→ Problem set
- a) In the post on immigration and civil discourse, which book by Thomas Sowell is cited?
- b) Reproduce verbatim the part of the post on immigration and civil discourse from "Fellow Berean Mark" to "can’t disagree agreeably.".
- c) List every person named in the post on immigration and civil discourse.

If you support enforcement of existing laws on immigration, you are–gasp!–a racist!

Fellow Berean Mark Caleb Smith continues to write eloquently about the need for improving civil discourse, as in our current featured post, yet I fear he will continue to be a voice in the wilderness.  While he and I have some disagreements in this area, certainly he is right that a major problem in our current politics is the inability to treat one another with respect–we can’t disagree agreeably.

Naturally, those of us more on the conservative side tend to see this more on the progessive side, and undoubtedly progressives see the reverse.  But I do believe its worse on the progressive side, because as Thomas Sowell writes in his book Conflict of Visions, progressives (those falling into the category of what he calls the “unconstrained vision”) highly value intentions; intentions matter more than results. Thus they are often unwilling to grant their opponents good intentions, as this is a high compliment.  Conservatives (those of the “constrained vision”) do not value intentions nearly as much, but rather focus on results.  So they are much more willing to be charitable and grant their opponents good intentions, focusing their criticisms toward their opponents as misguided and naive.

We can see some of this in the debate over immigration (which flows even into disagreements among Bereans and our readers).  To briefly summarize my own perspectives, I tend to be in favor of relatively open borders, and thus would like a pathway to legality for those that want to come to American and work hard and pursue their dreams.  However, I am firmly opposed to any pathway to citizenship that rewards those that have broken our laws.  Being hospitable to the alien does not necessitate giving them citizenship. Milton Friedman once said you can’t have open borders and a welfare state, and I think he is generally right.

→ Data excerpt
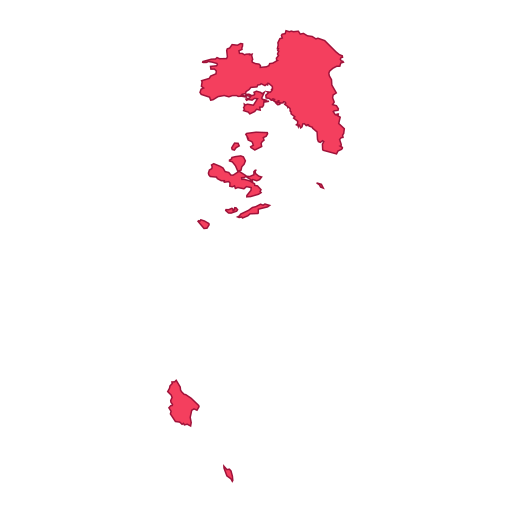 Attikis, Attiki, Greece (Robinson projection)
{"feature_id": "26713481B5850386890635", "entity_name": "Attikis", "entity_type": "district", "adm_level": 2, "iso_a3": "GRC", "parent_name": "Greece", "parent_adm1": "Attiki", "projection": "robinson", "projection_center": [23.511, 37.081], "detail": "fine", "context": "isolated", "style": "filled", "palette": "rose", "viewbox_px": 512, "rotation_deg": 0, "n_neighbors": 0, "source": "geoboundaries", "source_scale": "gbopen_adm2", "svg_char_len": 5949}
<svg xmlns="http://www.w3.org/2000/svg" viewBox="0 0 512 512"><path d="M202.9,61.5L202.7,62.3L203.6,62.5L206.7,62.4L208.2,61.5L212.1,62.1L217.0,63.5L217.4,64.5L216.6,65.8L210.5,66.4L210.9,69.1L214.5,69.1L216.3,70.9L216.0,73.8L210.6,76.1L209.3,78.4L201.6,80.7L202.1,81.9L201.4,86.3L203.6,88.0L201.1,89.2L200.0,92.4L201.2,94.4L209.6,97.2L210.7,100.2L213.1,99.7L218.1,96.6L224.2,95.5L228.9,96.8L232.3,95.6L236.7,95.6L238.2,96.4L241.7,96.2L246.2,97.1L245.8,96.3L241.4,95.1L242.1,94.3L245.6,93.5L246.0,91.6L249.1,89.6L250.8,87.4L256.9,86.9L257.9,84.9L260.0,84.7L261.1,83.7L265.0,85.6L266.6,84.3L267.6,84.9L267.9,83.3L268.9,83.5L272.3,86.4L272.5,88.5L271.6,89.4L272.3,89.9L270.4,92.2L267.3,91.8L268.5,92.8L265.8,95.2L266.1,97.9L269.4,98.5L271.2,100.2L272.1,100.2L272.3,99.1L273.6,98.6L273.2,99.0L274.5,99.4L273.5,100.6L273.8,101.0L276.2,102.0L277.6,102.1L278.2,100.7L278.9,100.8L278.6,102.3L275.8,102.9L277.6,104.7L279.0,104.6L280.5,103.7L279.6,103.8L279.7,102.6L281.1,103.1L283.0,102.8L283.6,101.7L284.8,101.9L285.8,103.1L285.1,104.4L284.6,104.2L284.4,103.4L284.6,104.2L287.5,106.4L287.8,107.3L288.1,106.9L289.5,107.9L290.2,108.9L290.1,111.0L291.0,111.8L291.1,113.8L294.8,116.8L293.6,118.1L297.7,121.3L297.6,123.9L295.8,125.0L297.7,124.9L298.3,126.5L298.6,125.2L299.4,125.1L300.6,127.9L302.0,126.8L302.8,123.9L304.4,123.7L306.2,125.6L307.1,125.5L307.3,124.7L308.5,124.8L309.0,126.0L312.4,127.3L312.6,128.2L317.1,132.0L317.5,139.3L318.4,141.6L320.3,142.4L322.6,140.7L323.8,141.6L322.4,144.1L322.7,149.7L323.3,150.3L336.5,153.9L338.0,151.0L341.6,149.3L342.3,148.3L342.4,147.4L340.2,146.1L341.1,145.8L341.2,144.4L339.6,139.5L341.3,137.6L343.0,137.4L342.6,135.1L343.7,133.4L344.3,128.7L338.7,123.5L340.2,117.2L338.0,115.9L338.3,114.0L337.1,114.1L337.1,115.1L335.3,114.7L333.2,111.7L334.3,110.8L338.0,110.3L338.4,108.8L336.4,105.7L332.6,104.6L334.2,102.1L332.6,97.8L333.1,95.0L336.3,92.9L331.8,85.0L331.5,79.7L329.3,75.8L328.8,73.1L329.7,71.0L333.0,68.2L336.6,66.3L339.8,66.2L340.7,63.1L343.4,62.2L342.7,61.2L341.3,61.0L340.3,59.2L341.1,57.5L342.5,57.3L342.3,55.8L339.3,54.6L336.1,52.0L324.7,40.6L317.9,38.2L315.9,38.9L312.2,36.5L307.4,35.8L303.4,33.4L300.3,34.1L298.3,31.2L293.4,31.7L291.3,31.1L289.4,31.7L286.0,30.7L285.2,33.6L282.2,34.2L281.4,35.4L282.3,38.0L279.9,38.6L277.9,42.7L278.2,45.1L277.4,48.6L278.4,48.7L277.7,50.4L278.7,51.2L277.5,54.0L278.5,55.6L276.4,58.2L276.7,60.2L277.4,60.5L272.7,63.2L269.7,63.6L268.8,65.7L266.4,66.8L260.3,67.4L260.4,65.5L259.0,64.1L255.4,63.6L252.3,62.2L252.0,60.7L252.7,59.5L251.7,55.5L252.1,54.2L250.1,54.8L249.5,54.7L249.6,54.0L246.2,54.2L244.5,54.8L242.2,53.4L239.5,53.4L238.9,50.8L242.0,49.4L241.8,47.9L242.5,46.2L242.6,43.9L240.7,43.5L237.5,45.2L232.1,44.6L229.6,48.1L227.3,48.8L226.7,50.4L227.4,56.9L226.5,58.6L219.6,58.7L217.0,57.6L215.5,59.0L211.3,59.2L202.9,61.5ZM180.2,387.0L176.2,380.3L174.7,381.8L171.9,382.0L172.3,383.4L170.0,385.9L169.5,388.3L167.7,391.6L171.2,395.1L172.1,397.5L170.7,400.5L170.9,402.1L172.5,404.5L172.2,405.5L170.8,405.7L168.9,407.8L171.1,411.3L170.4,413.9L175.4,421.5L179.7,422.1L182.1,424.3L183.5,423.4L184.4,424.9L187.2,424.2L190.6,426.0L191.2,422.6L190.2,417.4L191.7,410.3L194.0,408.9L197.0,410.2L199.0,406.7L198.7,405.5L191.2,398.3L185.7,394.6L184.2,394.4L181.7,391.9L180.6,390.2L180.2,387.0ZM246.8,196.8L250.5,196.6L258.4,194.3L261.1,192.6L260.1,191.5L261.0,189.7L257.5,185.9L254.7,185.4L254.5,183.7L249.4,180.8L243.3,179.1L243.8,179.4L241.9,179.4L241.6,177.7L244.6,177.4L245.8,176.3L245.8,175.6L238.5,170.9L241.0,170.2L241.8,166.7L244.1,164.2L245.4,160.9L243.4,156.9L240.8,155.9L235.5,156.6L231.9,157.5L231.6,158.9L229.5,160.1L229.5,161.0L232.4,161.9L235.5,165.8L238.1,171.9L233.1,175.2L230.9,175.1L228.8,172.5L225.1,171.6L223.0,168.0L220.3,166.4L213.7,163.7L211.5,165.0L212.2,166.8L211.8,168.6L209.4,170.0L208.4,173.1L208.8,174.8L210.2,176.5L216.5,177.1L217.3,178.6L221.2,180.7L224.3,180.7L224.0,181.8L224.5,182.2L228.7,181.6L230.0,183.0L229.8,186.2L232.3,186.8L234.5,185.9L235.4,188.4L237.9,187.5L243.9,188.8L246.5,186.6L251.2,187.6L251.0,190.3L246.9,195.4L246.8,196.8ZM262.1,93.7L260.6,92.4L256.5,91.2L254.0,92.3L254.7,94.1L253.9,95.1L251.8,95.6L248.8,94.2L246.0,94.5L245.7,95.4L250.7,96.5L249.5,98.1L245.9,99.1L246.6,100.3L248.2,99.5L252.1,100.1L254.5,98.4L257.5,98.7L253.4,105.2L247.5,104.2L245.4,104.9L244.3,104.1L244.5,106.3L243.6,107.5L244.4,109.2L243.6,110.6L248.3,112.1L249.8,113.9L254.7,111.5L256.5,109.3L260.2,110.1L259.7,107.2L262.4,107.0L263.5,105.3L263.8,102.2L269.0,101.3L263.5,100.8L265.4,100.0L262.5,99.3L261.7,98.1L264.3,92.3L262.1,93.7ZM256.0,132.2L246.8,133.4L245.8,134.3L247.5,137.2L247.6,137.4L247.2,137.2L247.2,137.4L248.2,140.0L251.7,141.6L252.4,142.5L253.3,145.3L250.6,146.7L250.9,147.5L254.8,150.0L261.7,146.5L261.1,143.4L262.2,141.6L264.0,140.2L263.3,137.6L266.1,136.3L267.6,133.8L267.3,132.6L256.0,132.2ZM269.6,205.4L264.9,204.0L263.1,205.2L260.6,204.2L255.7,206.7L252.4,207.5L248.6,210.3L240.8,214.0L239.2,216.1L237.6,216.9L239.1,217.5L241.7,217.0L242.5,218.0L247.8,215.8L250.1,213.8L257.8,213.5L258.3,213.0L258.3,209.2L267.6,206.9L269.6,205.4ZM261.6,177.0L258.7,176.1L255.7,173.7L255.0,171.7L255.8,170.3L255.3,170.2L253.9,171.6L253.9,174.7L249.8,176.5L246.9,176.3L246.9,177.2L250.4,179.4L252.0,181.7L252.5,181.4L251.9,179.9L252.8,179.5L256.7,180.8L259.6,179.6L261.6,177.0ZM204.5,221.0L200.8,219.8L199.9,221.1L198.7,220.7L198.0,221.3L204.0,228.5L207.0,228.2L209.1,224.8L208.9,223.6L204.5,221.0ZM226.9,469.6L223.9,466.2L224.0,468.1L226.9,475.9L230.9,478.8L232.3,481.3L232.8,480.4L232.4,476.2L231.0,471.0L229.4,469.2L226.9,469.6ZM237.6,209.7L236.0,207.8L234.8,207.7L234.6,209.5L233.6,210.5L233.0,210.6L233.0,209.0L231.9,208.3L228.7,209.7L226.0,209.6L225.7,210.5L228.5,213.0L231.1,213.1L236.6,211.2L237.6,209.7ZM238.1,143.3L234.6,143.1L233.6,144.6L231.7,147.8L232.2,149.5L234.4,150.1L236.1,147.7L239.2,145.9L238.1,143.3ZM321.4,184.3L316.6,182.9L319.4,184.8L320.6,187.1L323.3,188.1L321.4,184.3Z" fill="#f43f5e" stroke="#9f1239" stroke-width="1.5"/></svg>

→ Responses per task
- a) Conflict of Visions

- b)
Fellow Berean Mark Caleb Smith continues to write eloquently about the need for improving civil discourse, as in our current featured post, yet I fear he will continue to be a voice in the wilderness.  While he and I have some disagreements in this area, certainly he is right that a major problem in our current politics is the inability to treat one another with respect–we can’t disagree agreeably.

- c) Mark Caleb Smith, Thomas Sowell, Milton Friedman